| THE PROBLEM |
Return all of the records below word for word, leaving out the pictures.

BEGIN MATERIAL SUPPLIED

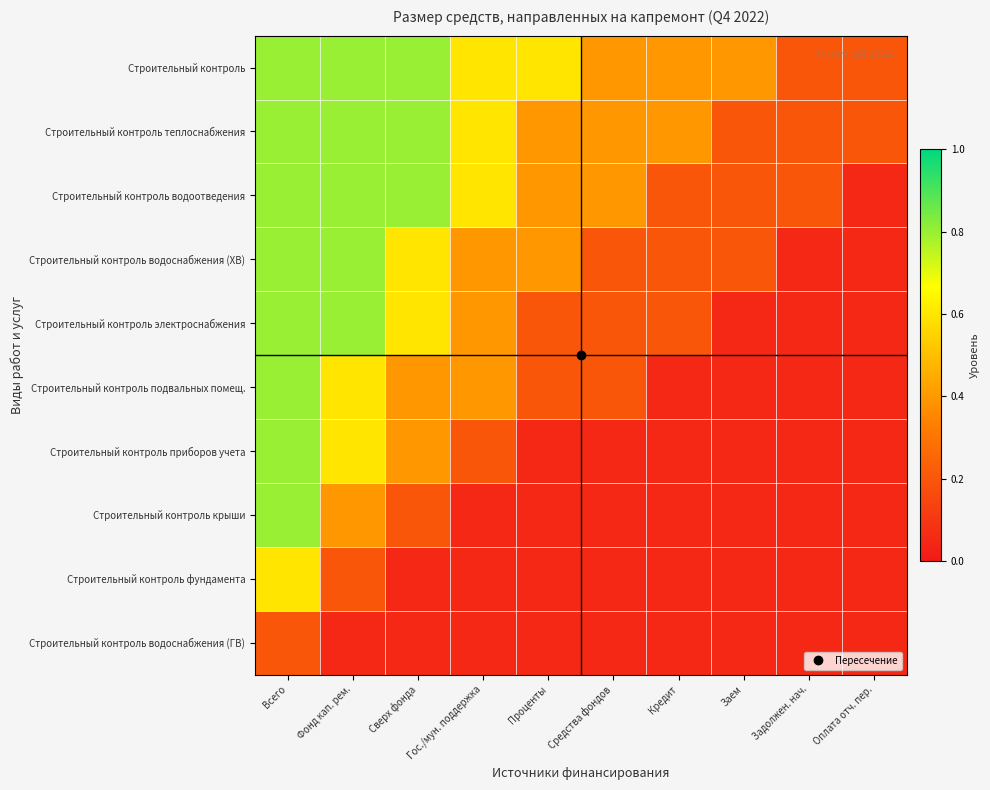

Rank the series by their maximum value, from lowest to highest.

Строительный контроль водоснабжения (ГВ), Строительный контроль фундамента, Строительный контроль, Строительный контроль теплоснабжения, Строительный контроль водоотведения, Строительный контроль водоснабжения (ХВ), Строительный контроль электроснабжения, Строительный контроль подвальных помещ., Строительный контроль приборов учета, Строительный контроль крыши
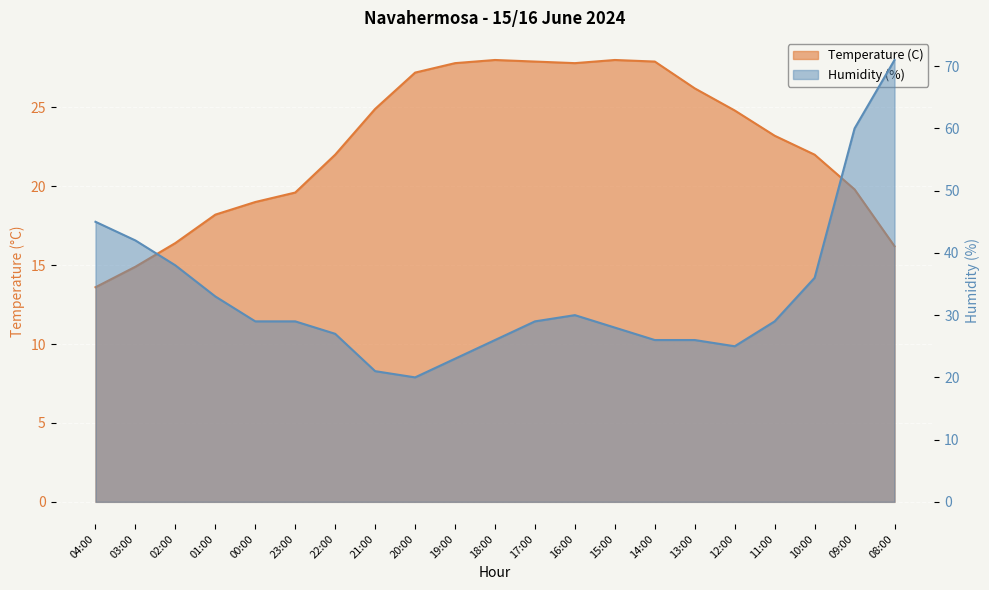

Where is the first local minimum for Humidity (%)?

20:00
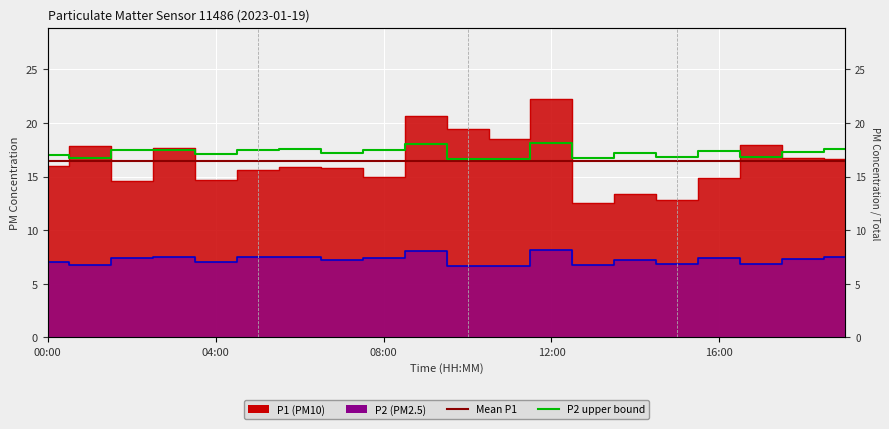

How many lines are shown in the chart?

2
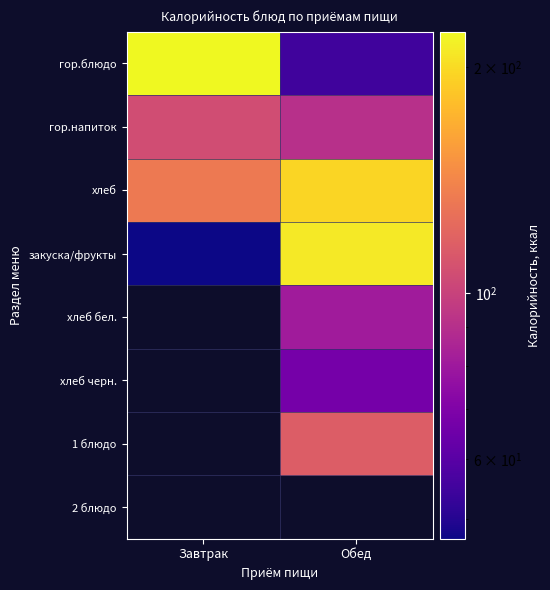

How many data points does each series have?

2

END MATERIAL SUPPLIED

| SOLVED EXERCISE |
Rank the series by their maximum value, from lowest to highest.

Строительный контроль водоснабжения (ГВ), Строительный контроль фундамента, Строительный контроль, Строительный контроль теплоснабжения, Строительный контроль водоотведения, Строительный контроль водоснабжения (ХВ), Строительный контроль электроснабжения, Строительный контроль подвальных помещ., Строительный контроль приборов учета, Строительный контроль крыши

Where is the first local minimum for Humidity (%)?

20:00

How many lines are shown in the chart?

2

How many data points does each series have?

2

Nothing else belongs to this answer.